- Excerpt provided:
-*-*-

Chris Shepherd

Special Advisor

Chris Shepherd lends a steady hand to Roy Group’s growth and strategic focus. With a long history in senior and executive roles, Chris genuinely enjoys business, and what the demands of business elicit from leaders. He knows there’s always more at the bottom of the well — and he holds our bar high. The strong quiet type (but with a sharp eye for real-world hilarity), Chris is our voice of reason when we get too excited about all the roads we can travel. With the gift of clear deliberation and telling it to you straight, he’s the guy who makes sure the wheels don’t come off.

Chris! Or as we fondly refer to you in-house, Shep: How did you arrive at Roy Group?

I joined Roy Group in May 2017, two weeks after my official retirement date from full-time work. It was intended to be a short-term consulting role with a focus on identifying opportunities in strategy and finance. I immediately felt that Ian and Anne-Marie were running an amazing little company that welcomed what I had to offer, and shortly thereafter I became a more permanent player as Director of Finance. Jonny Schwartz has now joined us in this role, so I have evolved into a special advisor.

How did your background lay the foundation for working with Roy Group?

I received my MBA from the University of Calgary and then ran a successful financial planning practice as a certified financial planner. I have enjoyed many complex roles in business leadership and management, including human resource development, team building, coaching, product marketing strategy and general management. Over the years, I developed the ability to figure out how people who are different from one another can work together productively. It’s important to balance these skills with financial discipline, especially for the world Roy Group seeks to impact. I’ve seen small companies struggle despite having a great story because they were not strategically focused, or were lost in the moment delivering their offering, which — although great for clients — is not always sustainable for the company.

What about your background experience is your gift?

I love a strategic challenge, and working one-on-one with businesspeople in both coaching and consulting roles is my idea of a great time. People and companies need perspective to see where they really stand, and where their best potential or possibilities lie. I have the ability to spot relevant patterns and create successful paths forward. (I can make spreadsheets interesting, too, which helps me share the gift of numbers and strategy with everyone at Roy Group — and our clients, as well.)

-*-*-

- Data to process:
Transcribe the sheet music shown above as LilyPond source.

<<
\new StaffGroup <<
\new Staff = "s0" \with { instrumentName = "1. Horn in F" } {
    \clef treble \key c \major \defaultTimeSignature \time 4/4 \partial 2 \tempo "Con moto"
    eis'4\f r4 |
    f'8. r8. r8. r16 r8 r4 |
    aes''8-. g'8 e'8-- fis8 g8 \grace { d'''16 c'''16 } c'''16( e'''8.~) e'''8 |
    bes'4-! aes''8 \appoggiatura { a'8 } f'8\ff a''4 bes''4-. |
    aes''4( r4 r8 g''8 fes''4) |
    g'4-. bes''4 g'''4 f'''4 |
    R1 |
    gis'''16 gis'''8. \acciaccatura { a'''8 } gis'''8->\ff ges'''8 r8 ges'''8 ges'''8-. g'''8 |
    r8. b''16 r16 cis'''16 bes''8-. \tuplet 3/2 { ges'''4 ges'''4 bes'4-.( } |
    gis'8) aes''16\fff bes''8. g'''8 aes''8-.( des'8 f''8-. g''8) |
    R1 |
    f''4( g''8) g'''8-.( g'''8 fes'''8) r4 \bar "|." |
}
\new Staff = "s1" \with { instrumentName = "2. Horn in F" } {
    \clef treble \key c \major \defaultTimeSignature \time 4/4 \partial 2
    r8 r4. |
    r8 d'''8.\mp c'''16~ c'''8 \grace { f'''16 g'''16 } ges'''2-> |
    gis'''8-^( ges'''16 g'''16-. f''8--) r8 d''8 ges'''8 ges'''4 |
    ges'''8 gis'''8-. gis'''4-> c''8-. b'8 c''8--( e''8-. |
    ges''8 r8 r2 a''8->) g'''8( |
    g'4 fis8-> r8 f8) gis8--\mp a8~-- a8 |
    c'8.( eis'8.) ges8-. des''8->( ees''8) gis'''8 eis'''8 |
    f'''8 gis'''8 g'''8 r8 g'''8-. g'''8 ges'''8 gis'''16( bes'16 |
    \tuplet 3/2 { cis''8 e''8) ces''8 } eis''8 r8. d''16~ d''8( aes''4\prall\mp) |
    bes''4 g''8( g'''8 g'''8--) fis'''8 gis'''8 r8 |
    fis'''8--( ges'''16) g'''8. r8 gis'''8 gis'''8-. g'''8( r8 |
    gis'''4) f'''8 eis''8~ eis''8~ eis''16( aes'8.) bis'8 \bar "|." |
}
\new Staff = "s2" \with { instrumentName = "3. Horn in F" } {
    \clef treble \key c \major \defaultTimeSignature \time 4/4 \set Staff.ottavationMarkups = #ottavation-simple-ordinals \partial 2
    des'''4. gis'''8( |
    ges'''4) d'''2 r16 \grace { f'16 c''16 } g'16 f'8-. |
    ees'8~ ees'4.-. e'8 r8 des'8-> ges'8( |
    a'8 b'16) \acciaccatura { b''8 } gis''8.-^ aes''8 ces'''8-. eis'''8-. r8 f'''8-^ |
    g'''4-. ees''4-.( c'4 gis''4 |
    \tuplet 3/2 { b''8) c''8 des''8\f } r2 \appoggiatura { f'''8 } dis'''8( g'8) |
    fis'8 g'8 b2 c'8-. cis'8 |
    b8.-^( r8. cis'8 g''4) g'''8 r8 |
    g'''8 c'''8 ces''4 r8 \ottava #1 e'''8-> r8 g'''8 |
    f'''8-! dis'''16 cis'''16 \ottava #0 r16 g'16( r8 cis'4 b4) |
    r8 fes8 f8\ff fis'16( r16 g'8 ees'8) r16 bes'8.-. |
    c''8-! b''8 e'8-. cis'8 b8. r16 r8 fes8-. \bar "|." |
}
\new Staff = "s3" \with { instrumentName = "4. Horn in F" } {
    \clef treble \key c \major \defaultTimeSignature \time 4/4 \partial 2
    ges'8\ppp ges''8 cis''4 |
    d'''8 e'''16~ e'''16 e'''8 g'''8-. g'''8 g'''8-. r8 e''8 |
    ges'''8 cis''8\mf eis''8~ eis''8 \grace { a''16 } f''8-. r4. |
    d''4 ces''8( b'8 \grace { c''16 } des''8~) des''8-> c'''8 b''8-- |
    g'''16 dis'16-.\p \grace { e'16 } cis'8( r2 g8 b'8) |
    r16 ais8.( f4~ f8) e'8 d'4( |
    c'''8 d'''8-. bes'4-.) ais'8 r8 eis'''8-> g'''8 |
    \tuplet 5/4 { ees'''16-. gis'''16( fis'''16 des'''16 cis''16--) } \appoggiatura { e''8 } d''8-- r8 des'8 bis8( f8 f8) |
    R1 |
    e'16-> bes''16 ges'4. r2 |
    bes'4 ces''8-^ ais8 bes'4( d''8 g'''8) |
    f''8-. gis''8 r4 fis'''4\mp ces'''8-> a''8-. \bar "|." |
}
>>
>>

-*-*-

- Required work:
**a)** In the Chris Shepherd profile, when did he join Roy Group?
**b)** How many lines of the rows contain the string "tuplet"? Give only the number.

- Full solutions:
**a)** May 2017

**b)** 4